Когда приближалась со стороны города полуторка или автобус, говор в толпе затихал, люди словно замирали. Кое-где реденькими струйками вился над головами табачный дым — это курили попавшие тоже в число встречающих мужики. И уж, конечно, был тут и дядя Лёша Лялякин, надевший по этому случаю свою палёного цвета шинель и светло-зелёную выгоревшую пилотку со звёздочкой. Тут же сновал в шубейке дед Архип: был конец сентября, но очень холодный и сырой.
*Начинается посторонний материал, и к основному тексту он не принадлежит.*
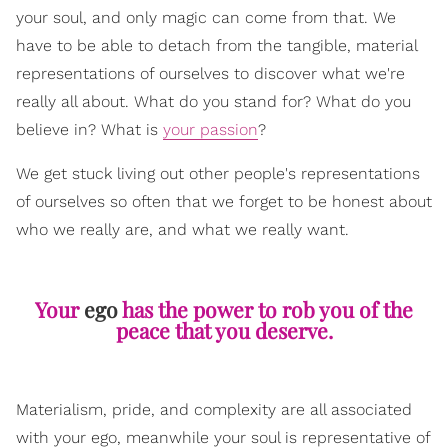
your soul, and only magic can come from that. We
have to be able to detach from the tangible, material
representations of ourselves to discover what we're
really all about. What do you stand for? What do you
believe in? What is
your passion
?
We get stuck living out other people's representations
of ourselves so often that we forget to be honest about
who we really are, and what we really want.
Your
ego
has the power to rob you of the
peace that you deserve.
Materialism, pride, and complexity are all associated
with your ego, meanwhile your soul is representative of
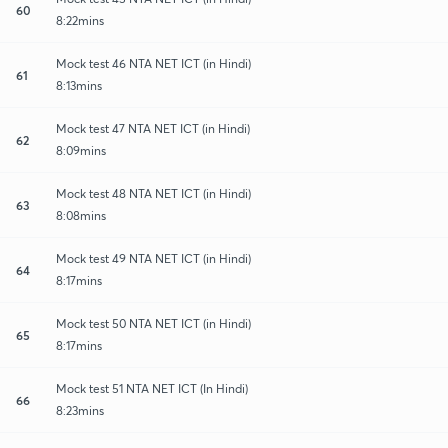
60
8:22mins
Mock test 46 NTA NET ICT (in Hindi)
61
8:13mins
Mock test 47 NTA NET ICT (in Hindi)
62
8:09mins
Mock test 48 NTA NET ICT (in Hindi)
63
8:08mins
Mock test 49 NTA NET ICT (in Hindi)
64
8:17mins
Mock test 50 NTA NET ICT (in Hindi)
65
8:17mins
Mock test 51 NTA NET ICT (In Hindi)
66
8:23mins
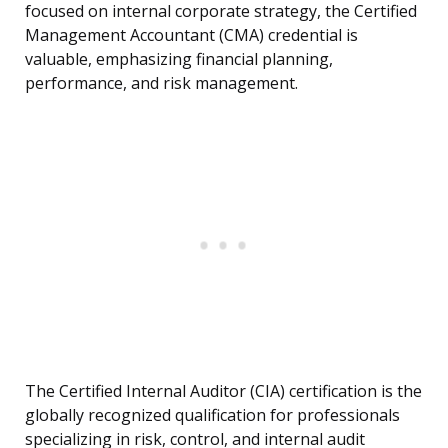
focused on internal corporate strategy, the Certified
Management Accountant (CMA) credential is
valuable, emphasizing financial planning,
performance, and risk management.
The Certified Internal Auditor (CIA) certification is the
globally recognized qualification for professionals
specializing in risk, control, and internal audit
— Во-о, Леха, загадай, сколя человек приедет, — бубнил он и нетерпеливо чесал под шубейкой сзади. Возможно, ему, как и он Лёньке, всыпали туда в детстве из ружья соли и это место до старости чесалось. А возможно, у него была там мозоль: ведь дед Архип любил сидеть. И бабка Илюшиха всегда попрекала старика на людях:
— Ему только бы клушкой быть. Не работать. Всю жизнь будто насиживает что.
Впрочем, бабка Илюшиха не совсем была права. Дед действительно был лодырь — в этом спору нет, но если надо было идти за водкой или денатуратом, он в любую погоду отмахивал до семи вёрст. Не прочь был пройти и больше, только бы найти это зелье. Ну, а потом, конечно, сидел, так как во хмелю ноги ненадёжные. Да и в голове муть — можно уйти куда глаза глядят.
Сегодня дед Архип был резвый, потому что уже опохмелился чуточку, в самый раз для весёлости. И наскакивал с разговорами на дядю Лёшу:
— Чо молчишь, Лялякин... И такой нервный... а ли кого ждёшь?
— Отстань, плесень, — кряхтел дядя Лёша, щупая сквозь шинель грудь — там, где у него рана. Припухшие глаза его слезились, а изо рта тоже пахло водкой.
Мы с Колькой не понимали, почему он волнуется: или что-то вспомнил, или затужил потому, что не довоевал, как другие, до салюта.
Постепенно толпа пришедших начала понемногу редеть, отсеивались некоторые нетерпеливые, да и звали домой дела. Ушастый «фордик» с газогенераторами, что спускался с косогора по блестевшему от мокроты шоссе, заметили самые дальнозоркие: моя мать и тётя Настя Ларина, которая была выше всех женщин на голову.
«Фордик» пищал, как комар, и не торопился, хотя бежал под гору: там, где сток-мост, был небольшой поворот, но овраг — глубокий, и все шофёры этот овраг знали и относились к этому месту с почтением. Потому что кого угораздило завалить машину в овраг, те уже не ездили — им установили под насыпью кресты. И этих «шофёрских» крестов было уже два. Они мозолили глаза живым шофёрам и как бы кричали: «Гляди, брат, в оба!»
Шофёры, конечно, при спуске не спешили. Но были среди них и ухари. Таким хоть на лбу ставь крест, всё равно ничего не поймут. Они мчались как ошалелые с косогора, в овражке с шумом и грохотом разворачивались и не теряли времени на подъём. Мы с Колькой почему-то уважали такие бесшабашные оторвиголовы, которым всё нипочём. Смелость, хоть и чужая, всегда по душе.